What started out as a small iMessage group chat of eight friends — titled “among us rats” — soon hosted over a dozenmembers, spilling over to the point where we made a Discord channel to send out game codes, voice chat, and add friends that we made in online games. Some of us grew up playing video games (Grand Theft Auto, anyone?) while others have never held a game controller in our life; regardless of our prior experience, Among Us has provided an easy way for us to keep up and chat despite the physical distance between us.

Once you get the hang of it, the game is pretty simple; if you’ve played Mafia, you have a leg-up. All it takes is at least five people to play (max ten). Before the game begins, one-to-three people are secretly assigned the role of ‘imposters,’ and tasked with killing the others, known as ‘crewmates.’ Imposters have to kill enough of their crewmates before the crewmates finish various assigned tasks to repair the ship, or else they lose. The opportunity to rival against your friends in the name of fighting for survival is pretty enticing.

When a crewmate comes across the body of their murdered friend, they can report it — that’s when the real fun starts. As we’ve kept playing over the months, unspoken alliances have come and gone between (or perhaps among) us, prompting the eager ganging up on and blaming of certain friends due to their always being “sus” (aka me, Kayla).

Whoever gets blamed gets ejected from the ship, becoming a ghost and now able to watch their friends be murdered or complete tasks. Nobody knows who is actually a crewmate or an imposter until the very end, once the imposters have either successfully killed off the crew or the crewmates collectively finish their tasks.

Most of us don’t have our real names accompanying our character, further lending to the chaos that takes place. You can be as silly as you want: In fact, when all of us play, we often have similar usernames that confuse the other players we don’t know in real life: Paddington, Saddington, Gladdington, and if you’re a comrade, Comraddington! Lots of preteens and children play this game, so we try to keep it as PG-13 as possible.

So, how did this silly online game bring us together, when so many other multiplayer games exist? What feels so enticing about this game, as dramatic as it may sound, is that we are all allowed to be in the same room, as we would pre-pandemic. Sure, you can Zoom call your friends and technically be in the same “room,” but in Among Us, there’s no having to keep up appearances.
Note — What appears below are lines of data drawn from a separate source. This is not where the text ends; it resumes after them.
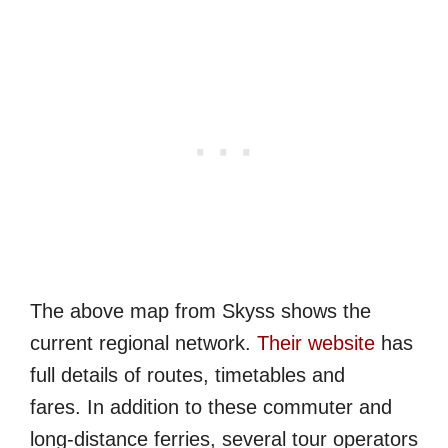
The above map from Skyss shows the
current regional network.
Their website
has
full details of routes, timetables and
fares. In addition to these commuter and
long-distance ferries, several tour operators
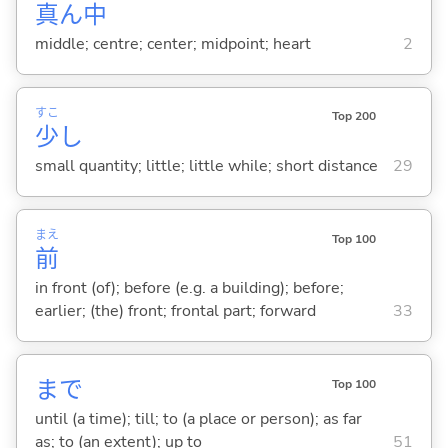
真
ん
中
middle; centre; center; midpoint; heart
2
すこ
Top 200
少
し
small quantity; little; little while; short distance
29
まえ
Top 100
前
in front (of); before (e.g. a building); before;
earlier; (the) front; frontal part; forward
33
まで
Top 100
until (a time); till; to (a place or person); as far
as; to (an extent); up to
51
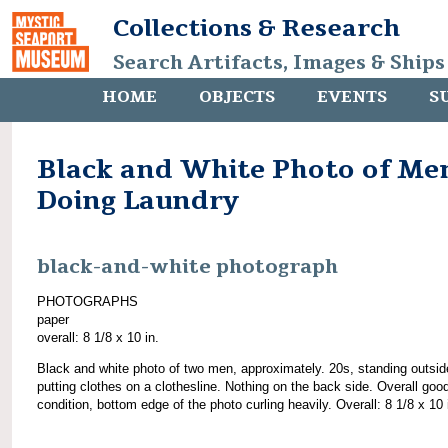
Collections & Research
Search Artifacts, Images & Ships
HOME
OBJECTS
EVENTS
S
Black and White Photo of Me
Doing Laundry
black-and-white photograph
PHOTOGRAPHS
paper
overall: 8 1/8 x 10 in.
Black and white photo of two men, approximately. 20s, standing outsi
putting clothes on a clothesline. Nothing on the back side. Overall goo
condition, bottom edge of the photo curling heavily. Overall: 8 1/8 x 10 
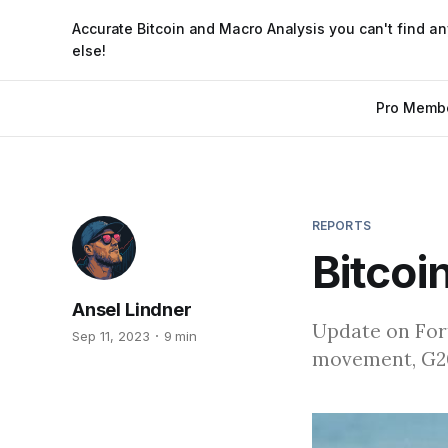
Accurate Bitcoin and Macro Analysis you can't find a
else!
Pro Memb
REPORTS
Bitcoi
Ansel Lindner
Update on Fort
Sep 11, 2023
9 min
movement, G20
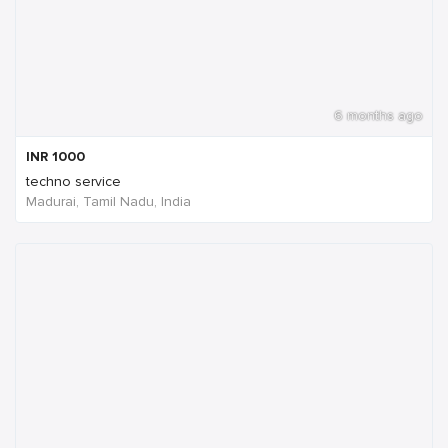
6 months ago
INR
1000
techno service
Madurai, Tamil Nadu, India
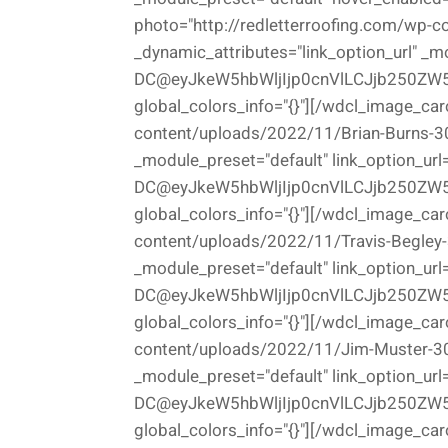
photo="http://redletterroofing.com/wp-c
_dynamic_attributes="link_option_url" _m
DC@eyJkeW5hbWljIjp0cnVlLCJjb250ZW5
global_colors_info="{}"][/wdcl_image_car
content/uploads/2022/11/Brian-Burns-300
_module_preset="default" link_option_url
DC@eyJkeW5hbWljIjp0cnVlLCJjb250ZW5
global_colors_info="{}"][/wdcl_image_car
content/uploads/2022/11/Travis-Begley-3
_module_preset="default" link_option_url
DC@eyJkeW5hbWljIjp0cnVlLCJjb250ZW5
global_colors_info="{}"][/wdcl_image_car
content/uploads/2022/11/Jim-Muster-300x
_module_preset="default" link_option_url
DC@eyJkeW5hbWljIjp0cnVlLCJjb250ZW5
global_colors_info="{}"][/wdcl_image_car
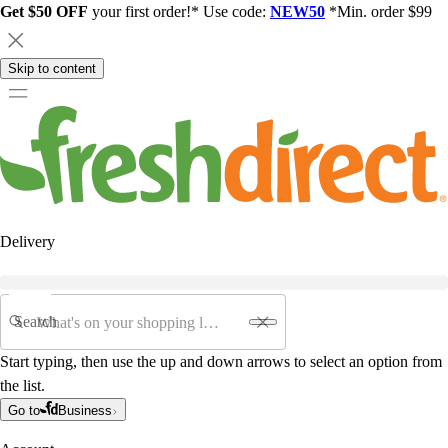
Get $50 OFF
your first order!* Use code:
NEW50
*Min. order $99
Skip to content
Delivery
Search
Start typing, then use the up and down arrows to select an option from
the list.
Go to
Business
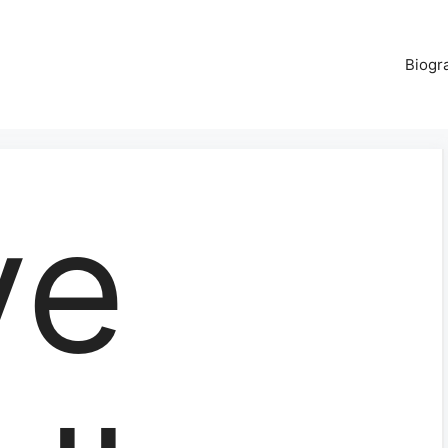
Biogr
ve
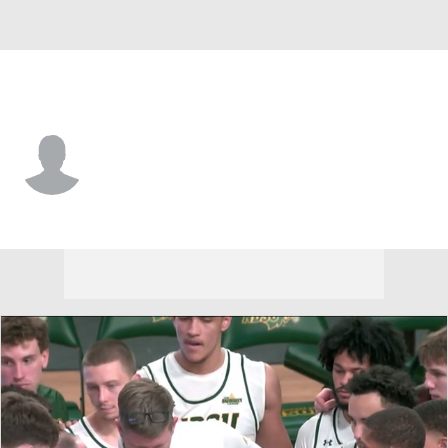
Oral Roberts • #2 • G
Chase Martin
Player Home
Game Log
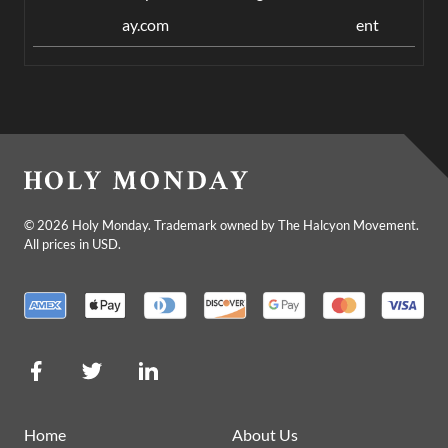
ay.com
ent
©
2026
Holy Monday. Trademark owned by The Halcyon Movement.
All prices in USD.
Home
About Us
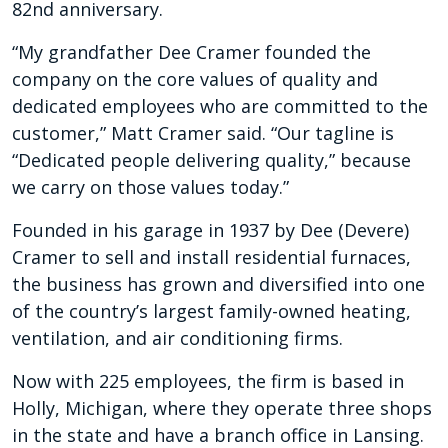
82nd anniversary.
“My grandfather Dee Cramer founded the
company on the core values of quality and
dedicated employees who are committed to the
customer,” Matt Cramer said. “Our tagline is
“Dedicated people delivering quality,” because
we carry on those values today.”
Founded in his garage in 1937 by Dee (Devere)
Cramer to sell and install residential furnaces,
the business has grown and diversified into one
of the country’s largest family-owned heating,
ventilation, and air conditioning firms.
Now with 225 employees, the firm is based in
Holly, Michigan, where they operate three shops
in the state and have a branch office in Lansing.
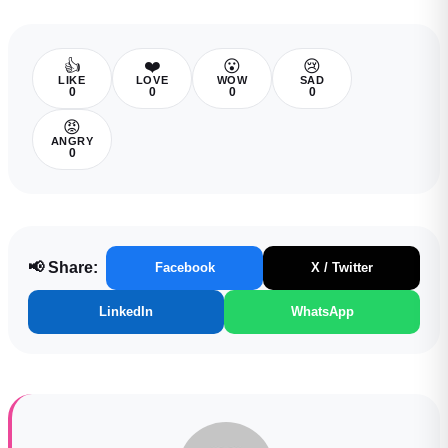
👍
❤️
😮
😢
LIKE
LOVE
WOW
SAD
0
0
0
0
😡
ANGRY
0
📢 Share:
Facebook
X / Twitter
LinkedIn
WhatsApp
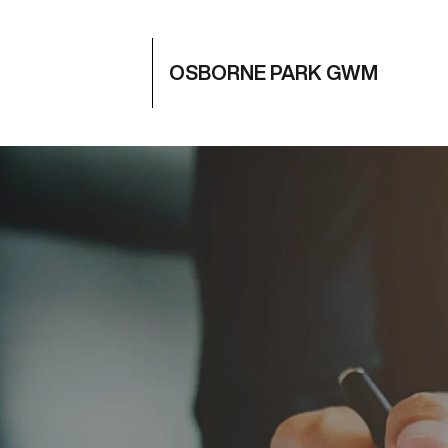
OSBORNE PARK GWM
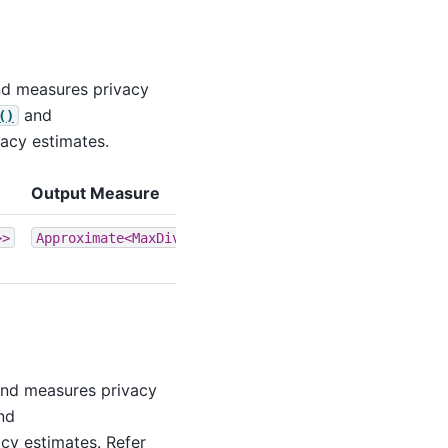
and measures privacy
and
()
acy estimates.
Output Measure
>>
Approximate<MaxDivergence>
 and measures privacy
nd
cy estimates. Refer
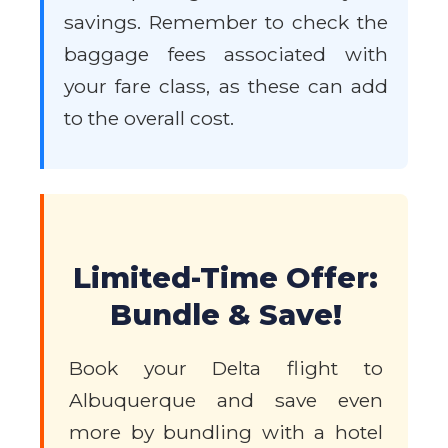
savings. Remember to check the
baggage fees associated with
your fare class, as these can add
to the overall cost.
Limited-Time Offer:
Bundle & Save!
Book your Delta flight to
Albuquerque and save even
more by bundling with a hotel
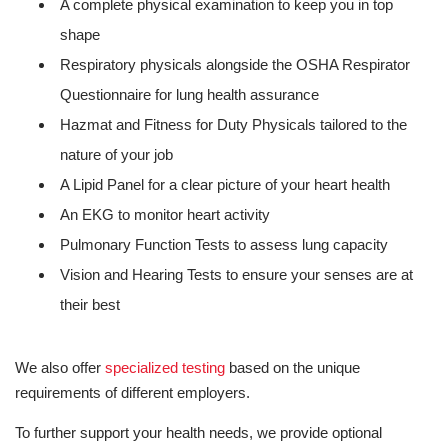
A complete physical examination to keep you in top
shape
Respiratory physicals alongside the OSHA Respirator
Questionnaire for lung health assurance
Hazmat and Fitness for Duty Physicals tailored to the
nature of your job
A Lipid Panel for a clear picture of your heart health
An EKG to monitor heart activity
Pulmonary Function Tests to assess lung capacity
Vision and Hearing Tests to ensure your senses are at
their best
We also offer
specialized testing
based on the unique
requirements of different employers.
To further support your health needs, we provide optional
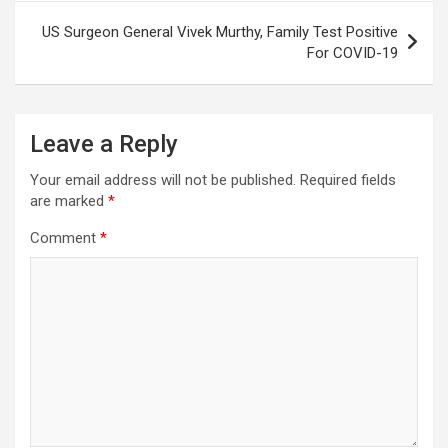
US Surgeon General Vivek Murthy, Family Test Positive
For COVID-19
Leave a Reply
Your email address will not be published.
Required fields
are marked
*
Comment
*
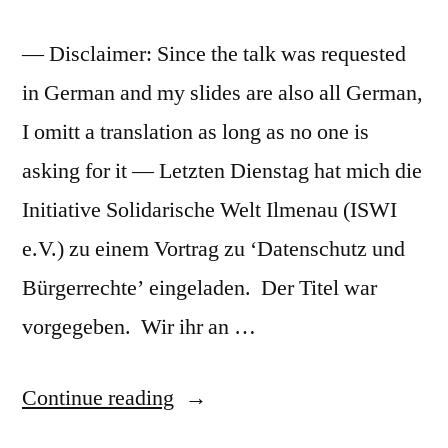
— Disclaimer: Since the talk was requested
in German and my slides are also all German,
I omitt a translation as long as no one is
asking for it — Letzten Dienstag hat mich die
Initiative Solidarische Welt Ilmenau (ISWI
e.V.) zu einem Vortrag zu ‘Datenschutz und
Bürgerrechte’ eingeladen. Der Titel war
vorgegeben. Wir ihr an …
“Vortrag
Continue reading
Digitale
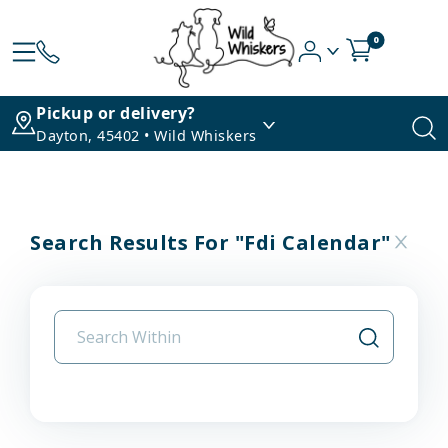
0
Pickup or delivery?
Dayton, 45402 • Wild Whiskers
Search Results For "fdi Calendar"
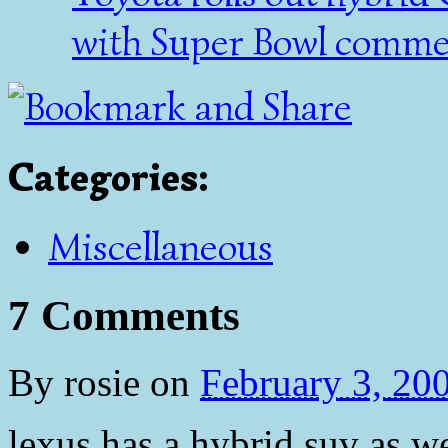
with Super Bowl commer
Categories
:
Miscellaneous
7 Comments
By
rosie
on
February 3, 20
lexus has a hybrid suv as we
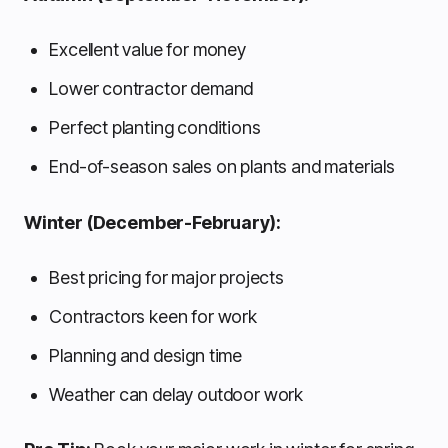
Excellent value for money
Lower contractor demand
Perfect planting conditions
End-of-season sales on plants and materials
Winter (December-February):
Best pricing for major projects
Contractors keen for work
Planning and design time
Weather can delay outdoor work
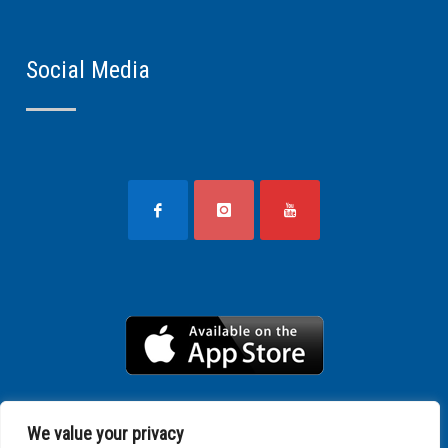
Social Media
We value your privacy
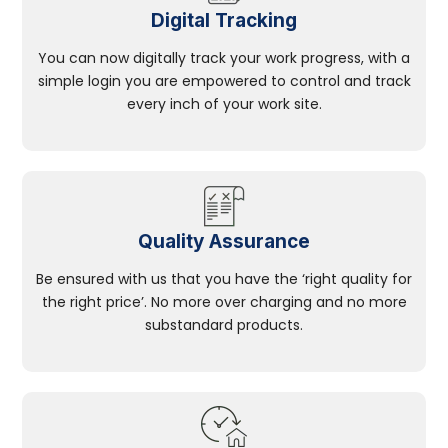
Digital Tracking
You can now digitally track your work progress, with a
simple login you are empowered to control and track
every inch of your work site.
Quality Assurance
Be ensured with us that you have the ‘right quality for
the right price’. No more over charging and no more
substandard products.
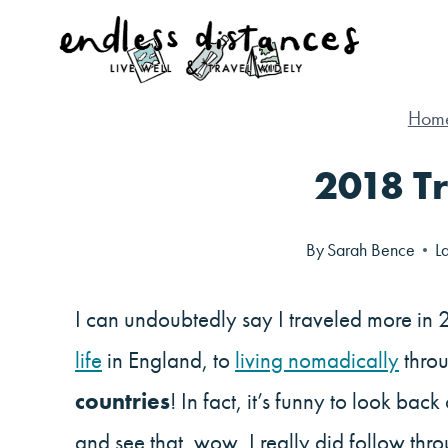
Skip
to
content
Hom
2018 Tr
By
Sarah Bence
L
I can undoubtedly say I traveled more in 
life
in England, to
living nomadically
throu
countries
! In fact, it’s funny to look back
and see that, wow, I really did follow th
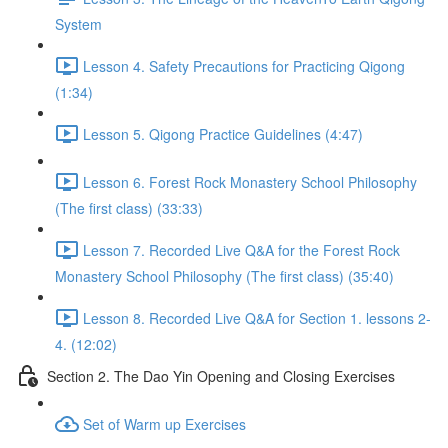
System
Lesson 4. Safety Precautions for Practicing Qigong
(1:34)
Lesson 5. Qigong Practice Guidelines (4:47)
Lesson 6. Forest Rock Monastery School Philosophy
(The first class) (33:33)
Lesson 7. Recorded Live Q&A for the Forest Rock
Monastery School Philosophy (The first class) (35:40)
Lesson 8. Recorded Live Q&A for Section 1. lessons 2-
4. (12:02)
Section 2. The Dao Yin Opening and Closing Exercises
Set of Warm up Exercises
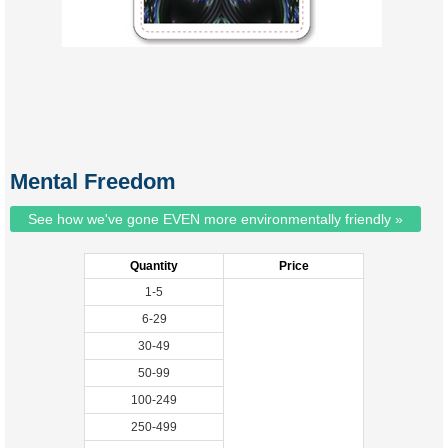
Mental Freedom
See how we've gone EVEN more environmentally friendly »
Quantity
Price
1-5
6-29
30-49
50-99
100-249
250-499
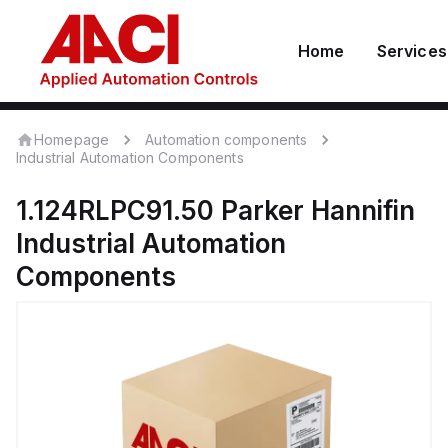
Home
Services
Homepage
Automation components
Industrial Automation Components
1.124RLPC91.50
Parker Hannifin
Industrial Automation
Components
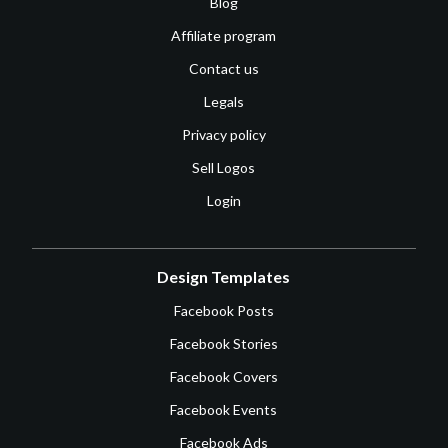
Blog
Affiliate program
Contact us
Legals
Privacy policy
Sell Logos
Login
Design Templates
Facebook Posts
Facebook Stories
Facebook Covers
Facebook Events
Facebook Ads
Even within the game, we are able to form foolish inside jokes and laugh with one another over the events of the round. We are all just little minions, only distinguishable by the colors and hats we choose for our characters.

Among Us makes it so that meeting up with our friends can be done without having to change out of pajamas — a pretty big draw in the era of sweatpants’ comeback. We’re all in the same lobby and have our real-life personalities, just in different, three-foot-tall bodies. If one of us is ever not attentive in class, you know why. Just ask for the game code.